Content starts

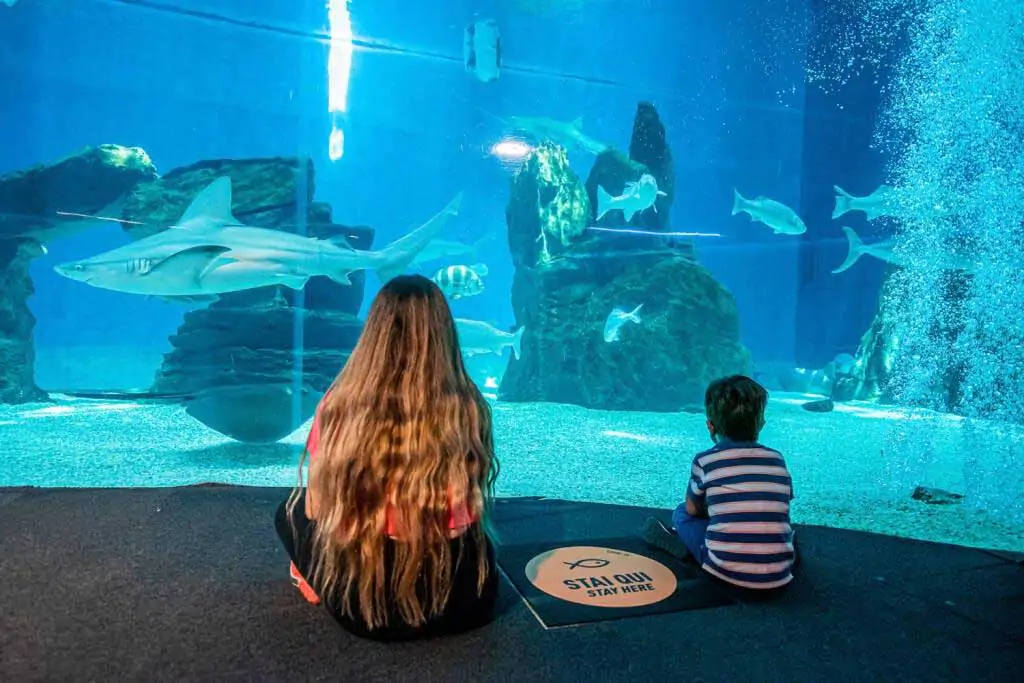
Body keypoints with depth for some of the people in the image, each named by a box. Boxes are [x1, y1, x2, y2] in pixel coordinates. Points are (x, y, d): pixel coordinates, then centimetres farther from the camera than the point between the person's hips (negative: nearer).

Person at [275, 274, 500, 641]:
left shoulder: (340, 405, -11)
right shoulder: (468, 407, -9)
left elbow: (316, 508, 3)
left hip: (362, 601, -2)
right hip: (463, 599, 2)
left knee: (294, 509, 23)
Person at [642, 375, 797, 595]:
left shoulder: (705, 461, -3)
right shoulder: (777, 460, 6)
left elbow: (692, 509, 12)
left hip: (725, 571, -2)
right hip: (777, 578, 2)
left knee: (682, 514, 19)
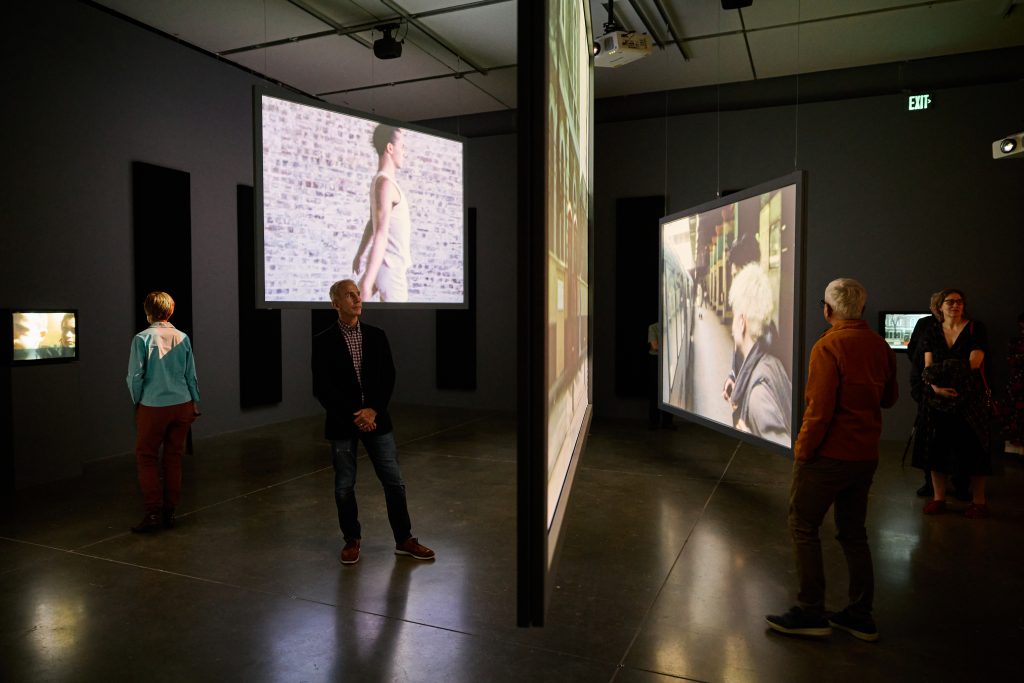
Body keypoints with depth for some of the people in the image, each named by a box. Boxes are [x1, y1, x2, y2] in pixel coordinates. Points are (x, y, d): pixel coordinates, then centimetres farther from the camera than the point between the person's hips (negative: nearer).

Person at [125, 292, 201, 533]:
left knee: (146, 458, 8)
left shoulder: (142, 338, -8)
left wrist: (137, 401, 9)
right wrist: (195, 402, 16)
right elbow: (191, 375, 6)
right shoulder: (182, 338, 1)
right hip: (182, 405, 3)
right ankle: (169, 512, 17)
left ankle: (153, 512, 4)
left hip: (153, 406, -3)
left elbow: (135, 376, -7)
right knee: (174, 457, 11)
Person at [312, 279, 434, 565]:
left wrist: (373, 410, -10)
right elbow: (321, 388, -7)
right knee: (344, 487, 7)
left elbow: (388, 377, 4)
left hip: (375, 418, 2)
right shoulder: (323, 341, -3)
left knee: (394, 481, 4)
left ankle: (404, 540, 17)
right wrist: (353, 416, -13)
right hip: (342, 423, -2)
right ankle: (352, 541, 25)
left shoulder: (377, 336, 5)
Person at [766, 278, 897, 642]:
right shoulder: (880, 346, 5)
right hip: (865, 456, 7)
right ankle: (860, 616, 22)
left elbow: (819, 408, -21)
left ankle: (810, 613, 8)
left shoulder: (829, 346, -17)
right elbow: (889, 397, 18)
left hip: (828, 455, -7)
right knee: (853, 533, 16)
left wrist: (803, 450, -13)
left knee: (803, 528, 4)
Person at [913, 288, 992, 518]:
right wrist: (936, 386, -18)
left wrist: (944, 370, -14)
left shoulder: (975, 328, 2)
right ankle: (938, 498, 13)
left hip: (969, 396, -3)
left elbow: (975, 362, -10)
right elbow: (928, 368, 0)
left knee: (972, 447, 0)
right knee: (937, 446, 3)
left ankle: (979, 501, 11)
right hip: (938, 397, 3)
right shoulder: (932, 333, 10)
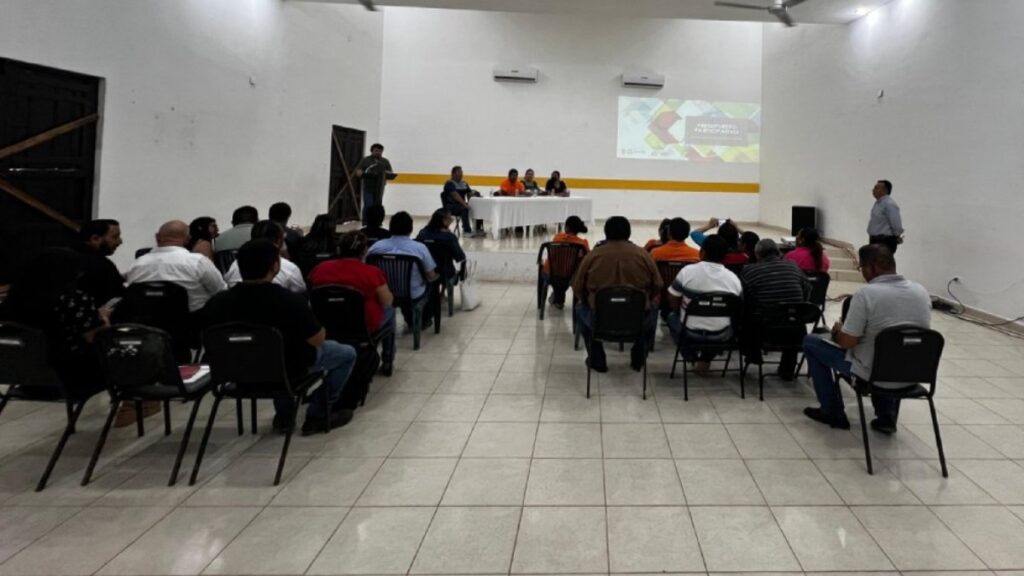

Content ends

◆ **Exercise directions**
Locate each line in the material above that contains the word "wrist", and reproduce every such line.

◆ **Output**
left wrist: (137, 401, 9)
right wrist: (195, 402, 16)
left wrist: (373, 410, -10)
right wrist: (353, 416, -13)
left wrist: (803, 450, -13)
right wrist: (936, 386, -18)
left wrist: (944, 370, -14)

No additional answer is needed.